Higher plant phosphoenolpyruvate carboxylase kinase is regulated at the level of translatable mRNA in response to light or a circadian rhythm

Phosphoenolpyruvate carboxylase is regulated by reversible phosphorylation in response to light in C₃ and C₄ plants and to a circadian oscillator in CAM plants. Increases in phosphoenolpyruvate carboxylase kinase activity require protein synthesis. This requirement has been analysed by quantifying translatable mRNA for this protein kinase using in vitro translation of isolated RNA followed by direct assay of kinase activity.
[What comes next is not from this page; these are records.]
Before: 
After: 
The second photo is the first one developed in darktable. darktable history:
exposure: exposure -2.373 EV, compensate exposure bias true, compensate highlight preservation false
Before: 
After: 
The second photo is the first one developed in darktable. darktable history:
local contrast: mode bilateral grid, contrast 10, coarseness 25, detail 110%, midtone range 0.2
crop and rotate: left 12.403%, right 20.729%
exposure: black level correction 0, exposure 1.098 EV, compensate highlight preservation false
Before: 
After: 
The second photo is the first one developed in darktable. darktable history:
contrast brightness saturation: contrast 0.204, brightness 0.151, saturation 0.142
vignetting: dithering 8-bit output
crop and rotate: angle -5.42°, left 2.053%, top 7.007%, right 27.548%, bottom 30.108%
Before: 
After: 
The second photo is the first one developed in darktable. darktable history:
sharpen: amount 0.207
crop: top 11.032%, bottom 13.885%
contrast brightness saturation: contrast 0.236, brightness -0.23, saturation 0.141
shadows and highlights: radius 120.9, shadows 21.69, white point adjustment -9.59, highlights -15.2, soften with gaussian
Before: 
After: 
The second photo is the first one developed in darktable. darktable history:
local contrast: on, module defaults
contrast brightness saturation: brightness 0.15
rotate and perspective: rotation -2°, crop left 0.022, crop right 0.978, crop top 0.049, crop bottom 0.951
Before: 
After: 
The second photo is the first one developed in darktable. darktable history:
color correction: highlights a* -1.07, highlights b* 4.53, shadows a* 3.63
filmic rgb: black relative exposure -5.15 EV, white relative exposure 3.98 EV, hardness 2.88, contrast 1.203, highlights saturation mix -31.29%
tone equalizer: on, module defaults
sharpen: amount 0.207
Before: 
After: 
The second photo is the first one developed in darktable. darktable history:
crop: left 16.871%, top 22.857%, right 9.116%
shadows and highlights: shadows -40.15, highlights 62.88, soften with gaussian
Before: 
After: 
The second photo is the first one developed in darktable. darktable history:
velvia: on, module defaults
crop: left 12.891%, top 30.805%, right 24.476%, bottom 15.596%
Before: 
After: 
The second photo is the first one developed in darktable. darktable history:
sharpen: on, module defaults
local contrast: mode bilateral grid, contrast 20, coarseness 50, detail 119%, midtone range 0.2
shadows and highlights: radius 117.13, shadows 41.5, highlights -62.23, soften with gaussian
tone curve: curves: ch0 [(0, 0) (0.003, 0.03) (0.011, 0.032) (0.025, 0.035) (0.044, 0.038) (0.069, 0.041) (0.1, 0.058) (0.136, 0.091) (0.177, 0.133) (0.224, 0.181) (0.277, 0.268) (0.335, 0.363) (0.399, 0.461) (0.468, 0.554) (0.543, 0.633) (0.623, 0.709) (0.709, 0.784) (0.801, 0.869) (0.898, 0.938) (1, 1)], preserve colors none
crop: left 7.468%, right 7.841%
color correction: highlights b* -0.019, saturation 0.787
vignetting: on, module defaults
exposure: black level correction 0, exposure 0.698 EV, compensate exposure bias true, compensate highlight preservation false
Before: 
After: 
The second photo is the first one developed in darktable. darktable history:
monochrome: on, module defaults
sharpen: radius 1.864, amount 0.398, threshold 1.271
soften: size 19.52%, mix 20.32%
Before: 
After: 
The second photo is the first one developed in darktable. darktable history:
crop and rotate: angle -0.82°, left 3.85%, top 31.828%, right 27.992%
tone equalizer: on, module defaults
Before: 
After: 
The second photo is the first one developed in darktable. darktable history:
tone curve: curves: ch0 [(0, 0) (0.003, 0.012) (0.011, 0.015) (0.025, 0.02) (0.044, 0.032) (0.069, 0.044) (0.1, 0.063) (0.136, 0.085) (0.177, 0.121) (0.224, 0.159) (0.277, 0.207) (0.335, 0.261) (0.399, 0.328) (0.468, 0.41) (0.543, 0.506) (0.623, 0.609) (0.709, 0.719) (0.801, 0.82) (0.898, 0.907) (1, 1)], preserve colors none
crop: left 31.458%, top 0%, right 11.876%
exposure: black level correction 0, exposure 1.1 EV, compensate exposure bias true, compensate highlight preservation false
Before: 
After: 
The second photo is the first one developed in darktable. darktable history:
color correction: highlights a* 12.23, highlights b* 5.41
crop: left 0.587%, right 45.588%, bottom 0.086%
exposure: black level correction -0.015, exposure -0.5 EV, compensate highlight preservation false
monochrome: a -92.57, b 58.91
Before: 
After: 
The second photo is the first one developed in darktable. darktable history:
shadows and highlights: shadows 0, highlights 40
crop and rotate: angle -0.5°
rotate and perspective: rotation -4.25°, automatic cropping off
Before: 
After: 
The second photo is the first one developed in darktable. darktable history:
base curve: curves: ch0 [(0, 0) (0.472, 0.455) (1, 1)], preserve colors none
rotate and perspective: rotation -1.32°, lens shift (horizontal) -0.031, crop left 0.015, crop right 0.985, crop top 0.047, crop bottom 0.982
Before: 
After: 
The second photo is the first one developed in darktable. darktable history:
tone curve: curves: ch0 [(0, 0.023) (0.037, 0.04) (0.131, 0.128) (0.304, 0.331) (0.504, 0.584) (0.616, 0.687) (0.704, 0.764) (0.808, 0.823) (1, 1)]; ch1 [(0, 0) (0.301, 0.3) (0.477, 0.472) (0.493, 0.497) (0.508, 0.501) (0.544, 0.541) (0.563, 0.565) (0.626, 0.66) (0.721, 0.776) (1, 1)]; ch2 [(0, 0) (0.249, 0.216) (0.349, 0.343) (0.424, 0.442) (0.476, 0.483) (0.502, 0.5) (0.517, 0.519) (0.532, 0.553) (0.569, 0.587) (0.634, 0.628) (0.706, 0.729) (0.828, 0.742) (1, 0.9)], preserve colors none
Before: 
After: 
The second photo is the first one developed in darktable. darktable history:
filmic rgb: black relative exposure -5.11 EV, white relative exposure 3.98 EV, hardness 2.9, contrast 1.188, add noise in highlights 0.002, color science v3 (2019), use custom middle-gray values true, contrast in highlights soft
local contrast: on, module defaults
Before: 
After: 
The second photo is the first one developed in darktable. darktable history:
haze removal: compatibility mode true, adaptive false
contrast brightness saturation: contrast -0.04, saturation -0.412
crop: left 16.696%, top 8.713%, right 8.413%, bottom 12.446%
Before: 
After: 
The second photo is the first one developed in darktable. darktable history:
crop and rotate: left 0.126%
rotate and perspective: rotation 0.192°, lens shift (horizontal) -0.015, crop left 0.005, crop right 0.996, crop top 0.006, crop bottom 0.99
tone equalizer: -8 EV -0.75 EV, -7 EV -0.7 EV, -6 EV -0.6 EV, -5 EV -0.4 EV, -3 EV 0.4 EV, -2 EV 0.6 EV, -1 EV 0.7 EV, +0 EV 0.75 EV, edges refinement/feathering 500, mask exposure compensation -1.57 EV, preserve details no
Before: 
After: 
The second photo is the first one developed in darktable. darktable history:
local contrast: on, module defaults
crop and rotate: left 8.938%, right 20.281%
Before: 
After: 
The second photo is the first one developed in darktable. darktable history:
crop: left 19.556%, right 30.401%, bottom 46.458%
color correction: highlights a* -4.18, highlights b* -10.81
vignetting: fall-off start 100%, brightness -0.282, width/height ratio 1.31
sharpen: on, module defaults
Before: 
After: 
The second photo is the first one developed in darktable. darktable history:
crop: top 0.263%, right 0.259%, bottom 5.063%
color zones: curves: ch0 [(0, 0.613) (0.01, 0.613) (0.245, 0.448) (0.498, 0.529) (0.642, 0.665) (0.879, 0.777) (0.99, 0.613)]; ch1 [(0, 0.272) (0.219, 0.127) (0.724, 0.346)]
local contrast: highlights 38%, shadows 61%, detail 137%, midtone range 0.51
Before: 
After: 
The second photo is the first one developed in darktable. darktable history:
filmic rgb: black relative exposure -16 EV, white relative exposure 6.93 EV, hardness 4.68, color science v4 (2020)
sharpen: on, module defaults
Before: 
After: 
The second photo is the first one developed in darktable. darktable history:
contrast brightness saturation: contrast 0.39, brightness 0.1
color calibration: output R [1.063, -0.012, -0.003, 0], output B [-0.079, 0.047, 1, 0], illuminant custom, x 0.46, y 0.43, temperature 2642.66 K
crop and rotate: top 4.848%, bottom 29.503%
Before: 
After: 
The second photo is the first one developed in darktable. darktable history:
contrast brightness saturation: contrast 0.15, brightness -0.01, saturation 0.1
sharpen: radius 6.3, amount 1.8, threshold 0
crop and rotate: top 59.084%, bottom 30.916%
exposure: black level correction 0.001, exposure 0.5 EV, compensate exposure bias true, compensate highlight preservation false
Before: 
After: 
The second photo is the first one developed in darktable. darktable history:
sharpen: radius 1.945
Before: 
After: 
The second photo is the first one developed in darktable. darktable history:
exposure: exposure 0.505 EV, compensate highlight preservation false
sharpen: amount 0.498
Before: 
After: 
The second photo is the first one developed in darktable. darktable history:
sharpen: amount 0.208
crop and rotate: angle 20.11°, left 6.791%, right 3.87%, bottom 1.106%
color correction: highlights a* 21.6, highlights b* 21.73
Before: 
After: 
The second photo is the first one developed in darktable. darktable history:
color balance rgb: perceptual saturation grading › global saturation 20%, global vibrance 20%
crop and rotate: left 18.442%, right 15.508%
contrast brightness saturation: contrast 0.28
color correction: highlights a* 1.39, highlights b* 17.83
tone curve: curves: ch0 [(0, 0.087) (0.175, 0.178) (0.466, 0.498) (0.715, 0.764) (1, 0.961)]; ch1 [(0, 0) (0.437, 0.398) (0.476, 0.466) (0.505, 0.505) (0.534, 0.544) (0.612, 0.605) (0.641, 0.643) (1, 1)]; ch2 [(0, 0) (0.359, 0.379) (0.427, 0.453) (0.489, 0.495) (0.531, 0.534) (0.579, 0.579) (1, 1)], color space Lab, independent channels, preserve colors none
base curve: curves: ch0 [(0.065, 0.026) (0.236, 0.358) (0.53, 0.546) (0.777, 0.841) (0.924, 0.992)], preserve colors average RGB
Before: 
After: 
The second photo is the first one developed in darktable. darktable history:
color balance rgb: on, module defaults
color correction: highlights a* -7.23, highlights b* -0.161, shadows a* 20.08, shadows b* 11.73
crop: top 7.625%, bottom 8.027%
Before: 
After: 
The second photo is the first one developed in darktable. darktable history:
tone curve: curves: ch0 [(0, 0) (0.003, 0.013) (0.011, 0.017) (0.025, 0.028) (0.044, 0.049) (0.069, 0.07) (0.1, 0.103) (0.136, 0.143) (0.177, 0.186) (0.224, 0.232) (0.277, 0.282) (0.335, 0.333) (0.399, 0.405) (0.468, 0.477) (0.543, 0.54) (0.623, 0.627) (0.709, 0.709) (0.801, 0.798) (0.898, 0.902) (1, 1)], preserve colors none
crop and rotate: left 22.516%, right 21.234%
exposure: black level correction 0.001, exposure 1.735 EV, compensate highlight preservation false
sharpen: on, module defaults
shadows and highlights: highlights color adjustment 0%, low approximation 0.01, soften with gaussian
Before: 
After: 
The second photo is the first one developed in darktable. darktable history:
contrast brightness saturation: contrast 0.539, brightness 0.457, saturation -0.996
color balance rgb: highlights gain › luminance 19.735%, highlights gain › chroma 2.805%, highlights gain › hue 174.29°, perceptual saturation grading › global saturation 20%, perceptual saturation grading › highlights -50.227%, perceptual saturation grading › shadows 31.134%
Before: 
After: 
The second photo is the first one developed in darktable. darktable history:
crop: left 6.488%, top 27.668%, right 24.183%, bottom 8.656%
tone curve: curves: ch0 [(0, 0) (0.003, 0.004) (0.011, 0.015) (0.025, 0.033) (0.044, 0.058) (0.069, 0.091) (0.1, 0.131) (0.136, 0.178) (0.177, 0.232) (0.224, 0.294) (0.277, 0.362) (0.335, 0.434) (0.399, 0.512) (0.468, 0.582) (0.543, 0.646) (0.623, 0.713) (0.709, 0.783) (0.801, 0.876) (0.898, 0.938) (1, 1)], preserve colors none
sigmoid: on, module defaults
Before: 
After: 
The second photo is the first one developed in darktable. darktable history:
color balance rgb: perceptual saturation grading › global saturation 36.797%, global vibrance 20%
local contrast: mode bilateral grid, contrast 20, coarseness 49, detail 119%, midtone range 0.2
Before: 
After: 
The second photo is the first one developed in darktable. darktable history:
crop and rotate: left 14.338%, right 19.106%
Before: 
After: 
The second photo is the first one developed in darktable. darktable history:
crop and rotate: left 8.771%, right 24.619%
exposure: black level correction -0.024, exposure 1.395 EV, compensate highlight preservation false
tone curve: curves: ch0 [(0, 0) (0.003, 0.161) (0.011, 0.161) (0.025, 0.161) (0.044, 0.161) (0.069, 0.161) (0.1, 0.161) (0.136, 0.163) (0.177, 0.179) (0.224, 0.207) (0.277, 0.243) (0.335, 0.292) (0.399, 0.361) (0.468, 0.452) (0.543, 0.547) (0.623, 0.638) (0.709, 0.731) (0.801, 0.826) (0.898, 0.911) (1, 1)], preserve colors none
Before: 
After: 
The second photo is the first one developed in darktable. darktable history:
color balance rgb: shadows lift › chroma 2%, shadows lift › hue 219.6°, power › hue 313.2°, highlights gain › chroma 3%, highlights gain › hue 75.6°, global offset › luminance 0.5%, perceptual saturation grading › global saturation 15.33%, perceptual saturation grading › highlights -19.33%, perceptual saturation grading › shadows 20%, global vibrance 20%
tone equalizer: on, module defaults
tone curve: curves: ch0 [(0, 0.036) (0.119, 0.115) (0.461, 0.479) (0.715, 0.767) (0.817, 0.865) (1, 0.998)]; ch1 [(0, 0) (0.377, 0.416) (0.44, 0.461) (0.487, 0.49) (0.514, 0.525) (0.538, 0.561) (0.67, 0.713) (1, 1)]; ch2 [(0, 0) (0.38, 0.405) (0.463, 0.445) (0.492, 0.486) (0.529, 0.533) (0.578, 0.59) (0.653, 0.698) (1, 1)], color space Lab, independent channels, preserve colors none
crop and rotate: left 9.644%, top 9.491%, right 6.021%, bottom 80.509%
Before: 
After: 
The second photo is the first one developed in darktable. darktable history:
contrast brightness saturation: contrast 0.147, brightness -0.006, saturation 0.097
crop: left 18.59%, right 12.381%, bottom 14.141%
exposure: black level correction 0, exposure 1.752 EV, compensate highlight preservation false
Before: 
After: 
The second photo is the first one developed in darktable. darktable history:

In leaves of the CAM plant Bryophyllum (Kalanchoë) fedtschenkoi, in normal diurnal conditions, kinase mRNA was 20-fold more abundant at night than in the day. In constant environmental conditions (continuous darkness, CO₂-free air, 15°C) kinase mRNA exhibited circadian oscillations. The circadian disappearance of kinase mRNA and kinase activity was delayed by lowering the temperature to 4°C and accelerated by raising the temperature to 30°C. The appearance of kinase mRNA and activity was blocked by cordycepin and puromycin. In maize and barley, kinase mRNA increased in response to light. For all three plants, the phosphoenolpyruvate carboxylase kinase activity generated during in vitro translation was Ca²⁺-independent. These results demonstrate that phosphoenolpyruvate carboxylase kinase activity is regulated at the level of translatable mRNA in C₃, C₄ and CAM plants.